片や、そんなグリムを笑っているハンナという女性は一見すると普通の成人の女性と大差なく見える……。
「だいたい、あの卑劣な三人組と人の話をロクに聞かない魔王が全部悪いのよ! アイツらさえ居なければ私は魔界から追い出されなかったのに!」
階段から覗いていたエールは、この異常な光景になかなか理解が追い付かずその場で固まっていた。
ほどなくして腕を組んで愚痴を吐いていたグリムの目にエールの姿が留まった。
「あんた、此処の住人?」
「え…う、うん」
グリムはエールに近づいて矯めつ眇めつ眺めてきた。さも骨董品の壺を鑑定するかのようであり、「失礼」と言って今度はエールの胸を掴んだ!
「ちょ、ちょっと!?」
「失礼と言ったわ。あんた、身体のつくりは魔族と似てるわね……」
続いてスカートの中を覗いてきたが、パンツを穿いていたことが幸いして肝心なところは観られずに済んだ。というか、グリムは「パンツを穿いていること」に納得しているようだった。

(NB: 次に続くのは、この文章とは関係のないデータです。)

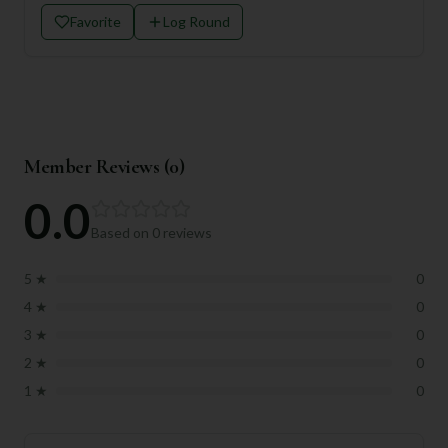
Favorite
Log Round
Member Reviews (
0
)
0.0
Based on
0
reviews
5
★
0
4
★
0
3
★
0
2
★
0
1
★
0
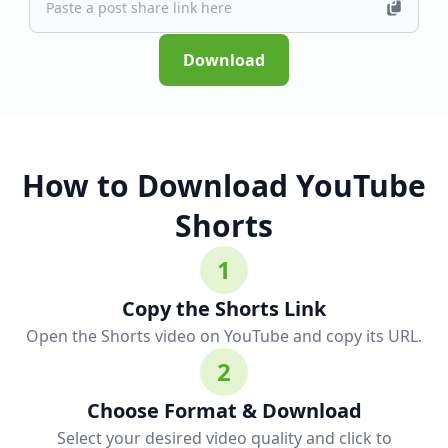
Download
How to Download YouTube
Shorts
1
Copy the Shorts Link
Open the Shorts video on YouTube and copy its URL.
2
Choose Format & Download
Select your desired video quality and click to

どう考えても痴女行為にしか見えないが、エールも相手が子供だということに戸惑っていた。
「なるほどね、下着も身に付ける習慣もあると」
「な、なんだったの? いきなり揉んできたり、パンツ覗いたり……」
「確認よ。だって、この世界にあたしたちは初めてきたんだもの。とにかく話は通じるようね?」
勝手に納得すると、グリムは話を続ける。
「それじゃ、今あたしはイライラしててね……突然だけど愚痴に付き合ってくれない?」
「え、ええ? い、いいけど、下で聞いてあげるね。お茶とかもださなきゃ!」
一同は一階のリビング、中央の机に集まってエールの用意した紅茶を飲む。
「親切にありがと。あ、自己紹介がまだだったわね。私は魔族のグリム。グリム・ワルキューレよ」
「私はこの不躾なグリム様の使い魔、ハンナと申します。以後お見知りおきを」
「ハンナ! 「不躾な」は余計よ!」
「ま、魔族にメイドさん? あ、私の名前はエール・ネイピアっていうの。…えっと、どうして二人は此処に?」
ちょうど紅茶を飲み干したグリムはカップをカッ! と置いた。
「そう、それを聞いてほしいのよ!」
グリムはこの世界に来た経緯を話し始めた。